The quality of third party software on the mac has slipped as well. There's still a few areas where there are great, high quality native third party apps, but the majority of stuff now is written in Electron, and so it's the same resource hungry non-native experience you'd get in any other OS. And then the apps written in SwiftUI feel like they may as well have been written in Electron given that it encourages bad design and breaks UI conventions due to bugs and being generally half baked. So it really does call into question what the advantage of having a mac is at this point.
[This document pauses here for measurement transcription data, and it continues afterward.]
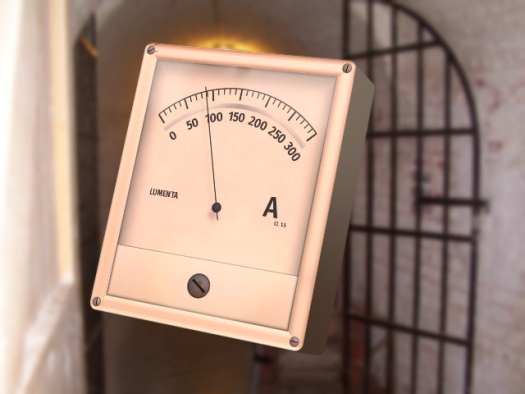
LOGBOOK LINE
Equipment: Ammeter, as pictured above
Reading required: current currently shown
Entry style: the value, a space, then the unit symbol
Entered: 90 A
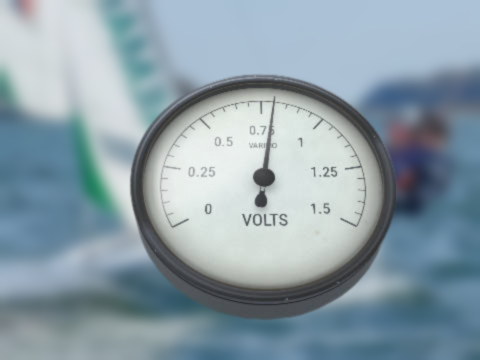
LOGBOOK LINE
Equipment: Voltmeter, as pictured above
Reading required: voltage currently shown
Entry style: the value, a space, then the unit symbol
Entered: 0.8 V
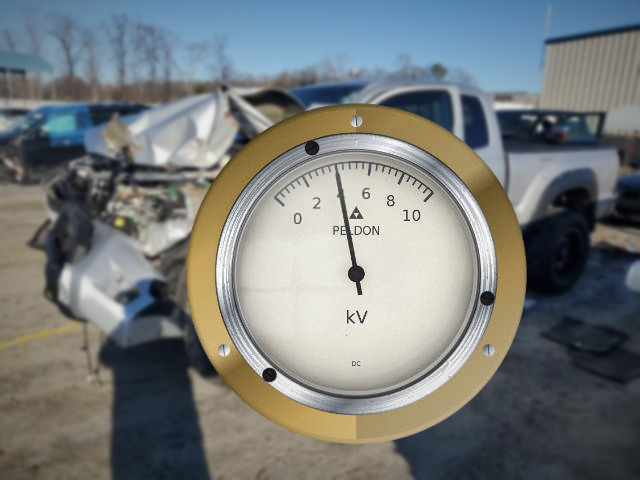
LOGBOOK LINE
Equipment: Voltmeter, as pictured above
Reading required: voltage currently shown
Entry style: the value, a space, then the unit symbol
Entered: 4 kV
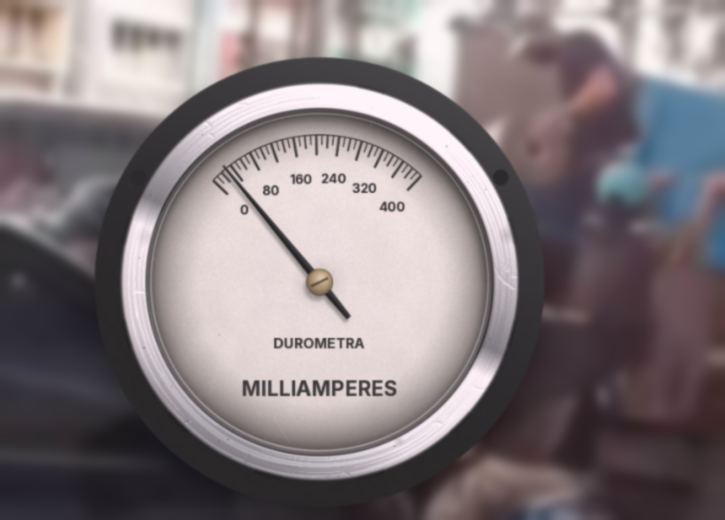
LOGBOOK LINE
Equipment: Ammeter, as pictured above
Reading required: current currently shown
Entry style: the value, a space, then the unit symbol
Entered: 30 mA
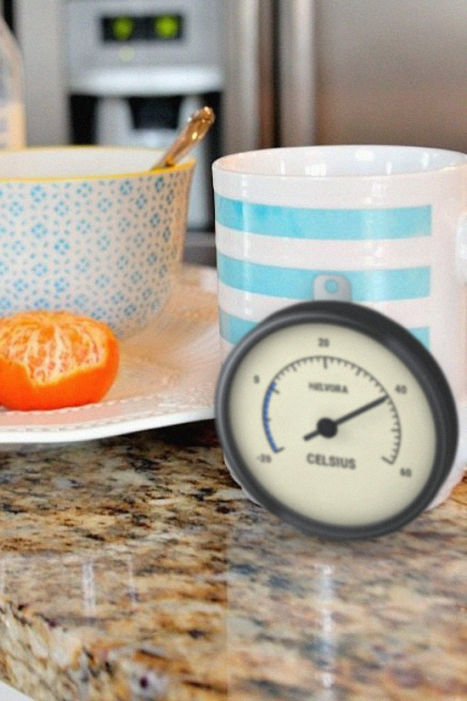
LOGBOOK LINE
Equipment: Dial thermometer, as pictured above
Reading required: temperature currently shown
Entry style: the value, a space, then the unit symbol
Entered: 40 °C
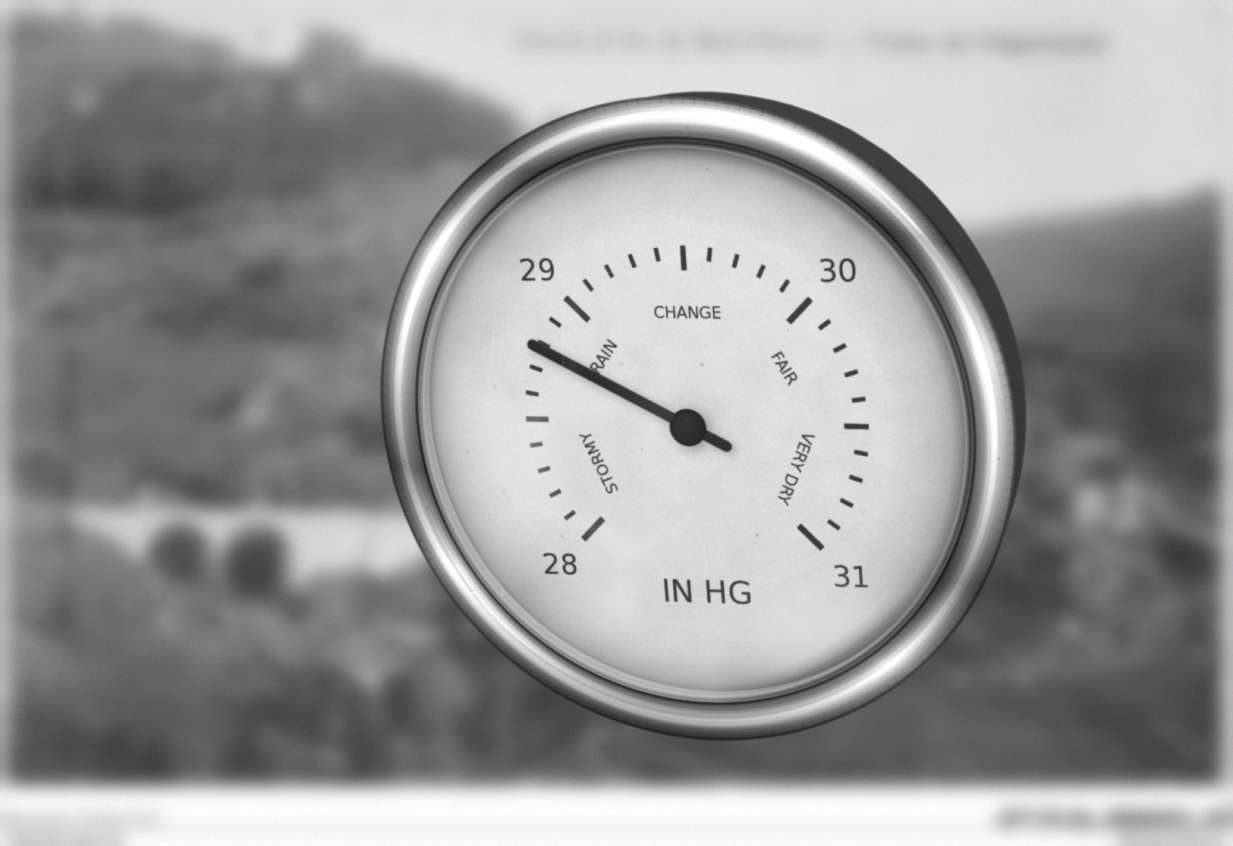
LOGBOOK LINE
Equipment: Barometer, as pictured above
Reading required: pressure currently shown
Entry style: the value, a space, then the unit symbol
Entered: 28.8 inHg
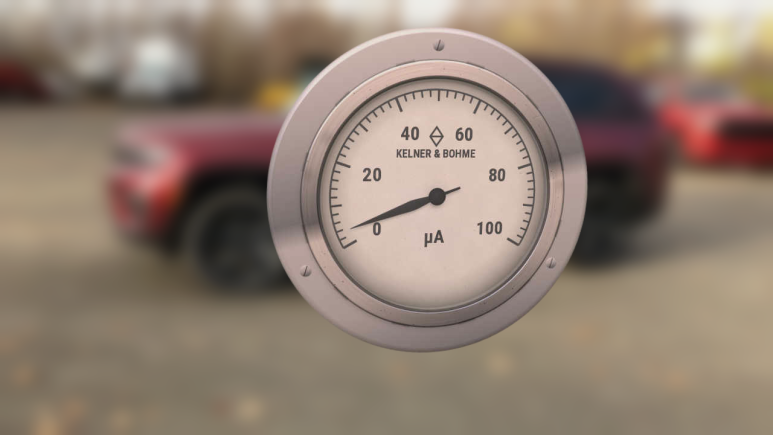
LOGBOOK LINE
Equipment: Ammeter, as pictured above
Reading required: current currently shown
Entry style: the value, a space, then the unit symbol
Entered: 4 µA
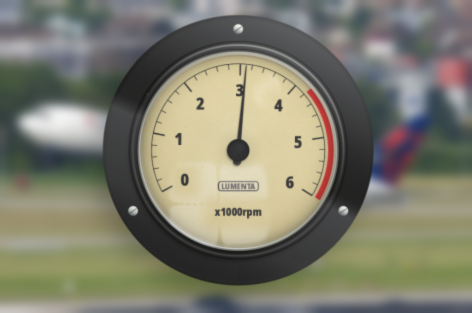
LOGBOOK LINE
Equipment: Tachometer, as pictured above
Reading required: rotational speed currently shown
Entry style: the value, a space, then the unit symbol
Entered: 3100 rpm
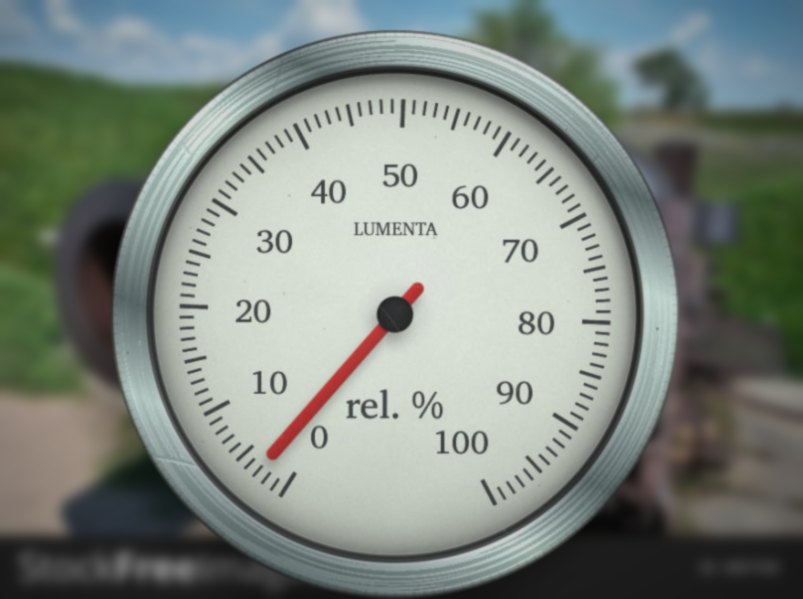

I was uncertain from Geerling's video if he'd moved storage from an M4 Pro mini to a M4 mini. That is what is IMPLIED, but what he states in the video; however he could be using "M4 mini" and "M4 Pro mini" interchangeably. I asked in the comments on the video, but didn't get a response. (But haven't read back through the comments more recently to followup.) Because that would be OTHER good news. I've not *seen* that attempted anywhere else, but recall it was pondered when the differences between the M4 an M4 Pro mini teardowns revealed they were different motherboards and storage internally. If M4 Pro storage fits and works in M4 minis, it makes the low-end 265GB even more of a no-brainer buy, as since the M4 Pro comes with 512GB standard, you'd expect to see some supply of those 512GB modules (and even 1TB modules) over the next several years as power-users upgrade… bonus if the M5 models to come use the same modules.